There are 33 rows in which **latitude_destination** is empty . Lets fill it with median of **latitude_destination** column



In [0]:
# calculating median of country_code_destination
latitude_destination_median = df_train_pass_volume['latitude_destination'].mode()[0]

# filling missing column values with median
df_train_pass_volume['latitude_destination'].fillna(latitude_destination_median, inplace=True)

In [0]:
df_train_pass_volume[df_train_pass_volume['latitude_destination'].isna()].shape

(0, 17)

**d.  longitude_destination**

In [0]:
# checking for rows in which latitude_destination is empty
df_train_pass_volume[df_train_pass_volume['longitude_destination'].isna()].shape

(33, 17)

**NOTE**:

There are 33 rows in which **longitude_destination** is empty . Lets fill it with median of **longitude_destination** column



In [0]:
# calculating median of longitude_destination
longitude_destination_median = df_train_pass_volume['longitude_destination'].mode()[0]

# filling missing column values with median
df_train_pass_volume['longitude_destination'].fillna(longitude_destination_median, inplace=True)

In [0]:
df_train_pass_volume[df_train_pass_volume['longitude_destination'].isna()].shape

(0, 17)

**e.  mean_halt_times_destination**

In [0]:
# checking for rows in which mean_halt_times_destination is empty
df_train_pass_volume[df_train_pass_volume['mean_halt_times_destination'].isna()].shape

(33, 17)

In [0]:
# calculating median of country_code_destination
mean_halt_times_destination_median = df_train_pass_volume['mean_halt_times_destination'].mode()[0]
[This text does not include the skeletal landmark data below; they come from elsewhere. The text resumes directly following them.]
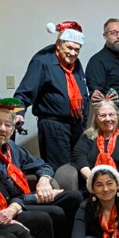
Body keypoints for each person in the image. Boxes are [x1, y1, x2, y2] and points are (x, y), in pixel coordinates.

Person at [0, 101, 84, 238]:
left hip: (21, 199)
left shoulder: (11, 148)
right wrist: (34, 198)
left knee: (73, 197)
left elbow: (42, 164)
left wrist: (44, 180)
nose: (2, 128)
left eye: (8, 124)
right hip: (6, 206)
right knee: (54, 213)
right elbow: (4, 196)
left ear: (13, 129)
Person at [14, 21, 89, 168]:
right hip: (53, 126)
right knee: (61, 169)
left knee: (78, 166)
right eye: (69, 47)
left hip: (76, 125)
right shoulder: (42, 61)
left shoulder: (76, 63)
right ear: (59, 44)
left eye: (77, 49)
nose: (73, 53)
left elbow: (82, 93)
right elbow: (24, 92)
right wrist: (19, 112)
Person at [71, 90, 119, 203]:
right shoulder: (87, 137)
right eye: (103, 115)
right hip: (94, 181)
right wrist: (92, 179)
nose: (108, 119)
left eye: (111, 115)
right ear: (96, 118)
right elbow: (78, 156)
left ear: (118, 117)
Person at [86, 18, 119, 127]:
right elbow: (97, 97)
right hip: (112, 121)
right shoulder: (97, 61)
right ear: (105, 36)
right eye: (113, 33)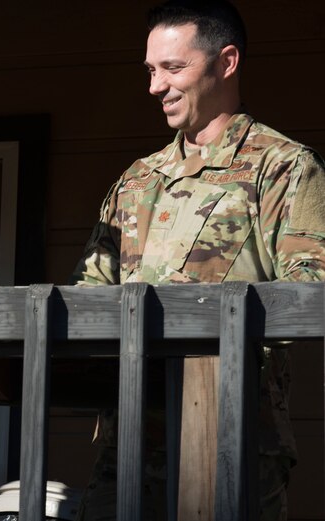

# filling missing column values with median
df_train_pass_volume['mean_halt_times_destination'].fillna(mean_halt_times_destination_median, inplace=True)

In [0]:
df_train_pass_volume[df_train_pass_volume['mean_halt_times_destination'].isna()].shape

(0, 17)

**f.  mean_halt_times_source**

In [0]:
# checking for rows in which mean_halt_times_source is empty
df_train_pass_volume[df_train_pass_volume['mean_halt_times_source'].isna()].shape

(1, 17)

In [0]:
# calculating median of country_code_destination
mean_halt_times_source_median = df_train_pass_volume['mean_halt_times_source'].mode()[0]

# filling missing column values with median
df_train_pass_volume['mean_halt_times_source'].fillna(mean_halt_times_source_median, inplace=True)

In [0]:
df_train_pass_volume[df_train_pass_volume['mean_halt_times_source'].isna()].shape

(0, 17)

In [0]:
# Running pandas profiling to get better understanding of data
df_train_pass_volume.profile_report(title='Pandas Profiling after Data Preprocessing', style={'full_width':True})